Agent harnesses written in 2023 encoded assumptions that made sense at the time: models needed explicit state tracking because they couldn't maintain coherent context across many turns; tool calls had to be formatted in specific ways because models didn't reliably follow free-form instructions; error recovery had to be scripted because models couldn't reason about failures. Many of those assumptions are now wrong for current models, and will be wrong in different ways for future models.

A harness baked into a stateful, long-running process is hard to update without disrupting sessions. A stateless harness is just a function: events in, model call out, results logged. You can replace that function without touching the session log. You can run two harness implementations in parallel — routing some sessions to the new one, keeping others on the old one — and compare behavior directly.

This is the key property that operating system abstractions provide: the read() system call has the same interface whether it's reading from a 1970s disk pack or a modern SSD. The abstraction outlasts the implementations beneath it. A well-designed harness interface can outlast several generations of underlying model capability.

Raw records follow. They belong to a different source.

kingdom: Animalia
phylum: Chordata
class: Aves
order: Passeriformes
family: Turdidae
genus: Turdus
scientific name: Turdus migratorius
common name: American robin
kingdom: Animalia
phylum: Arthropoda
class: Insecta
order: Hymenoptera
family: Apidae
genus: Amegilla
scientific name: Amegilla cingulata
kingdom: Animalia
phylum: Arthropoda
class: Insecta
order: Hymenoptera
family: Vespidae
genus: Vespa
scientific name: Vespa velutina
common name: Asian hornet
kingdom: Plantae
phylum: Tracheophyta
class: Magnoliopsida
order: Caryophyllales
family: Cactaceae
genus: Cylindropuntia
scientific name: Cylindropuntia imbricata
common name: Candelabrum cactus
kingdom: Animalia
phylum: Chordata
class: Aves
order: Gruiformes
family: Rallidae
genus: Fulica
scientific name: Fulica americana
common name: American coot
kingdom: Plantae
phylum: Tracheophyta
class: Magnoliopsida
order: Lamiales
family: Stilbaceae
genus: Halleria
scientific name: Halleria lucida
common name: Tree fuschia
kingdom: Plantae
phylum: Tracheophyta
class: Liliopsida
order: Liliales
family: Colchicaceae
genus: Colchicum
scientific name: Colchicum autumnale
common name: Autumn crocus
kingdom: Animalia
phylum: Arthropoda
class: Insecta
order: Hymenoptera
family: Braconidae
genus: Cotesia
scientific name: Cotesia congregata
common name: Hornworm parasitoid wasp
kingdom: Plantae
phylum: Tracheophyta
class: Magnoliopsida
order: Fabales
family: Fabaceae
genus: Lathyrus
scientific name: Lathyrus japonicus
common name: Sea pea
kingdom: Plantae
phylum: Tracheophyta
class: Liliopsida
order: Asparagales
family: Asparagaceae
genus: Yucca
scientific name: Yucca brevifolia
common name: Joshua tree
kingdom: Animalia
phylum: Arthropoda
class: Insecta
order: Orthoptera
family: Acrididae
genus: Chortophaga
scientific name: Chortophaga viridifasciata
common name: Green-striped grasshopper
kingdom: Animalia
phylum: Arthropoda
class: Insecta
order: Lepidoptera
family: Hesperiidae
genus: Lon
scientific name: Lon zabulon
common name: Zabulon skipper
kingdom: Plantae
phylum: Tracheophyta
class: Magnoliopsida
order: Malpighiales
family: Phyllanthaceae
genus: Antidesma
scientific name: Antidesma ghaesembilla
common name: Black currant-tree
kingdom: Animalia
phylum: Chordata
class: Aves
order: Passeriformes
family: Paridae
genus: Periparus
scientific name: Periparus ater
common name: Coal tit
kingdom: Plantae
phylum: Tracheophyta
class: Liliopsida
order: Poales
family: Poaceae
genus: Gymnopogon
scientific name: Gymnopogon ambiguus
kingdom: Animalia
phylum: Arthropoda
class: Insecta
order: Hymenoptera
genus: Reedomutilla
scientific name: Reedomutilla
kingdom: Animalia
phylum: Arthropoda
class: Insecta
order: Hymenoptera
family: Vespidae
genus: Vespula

The architectural work to separate these components is real — it requires rethinking how state flows through the system and investing in external session storage. But the payoff is a system that can evolve as models improve, without requiring you to rebuild from scratch each time the model capabilities shift.

What to Build First

If you're starting a new agent system, the minimal viable implementation of this pattern is:

• Persist every event to an external store (even a database table works) before processing it
• Make the harness a pure function that takes a session ID, fetches events, runs inference, and appends results — with no in-memory state that persists between invocations
• Run tool execution in a separate process that communicates via a narrow interface, and never pass credentials directly to that process

You don't need to get the sandbox isolation perfect on day one. But getting the session externalized early prevents the class of failures where a restart loses everything — and it makes the rest of the architecture much easier to evolve.

The harness that hardcodes assumptions about the current model will be your biggest liability as models improve. Build it to be replaced.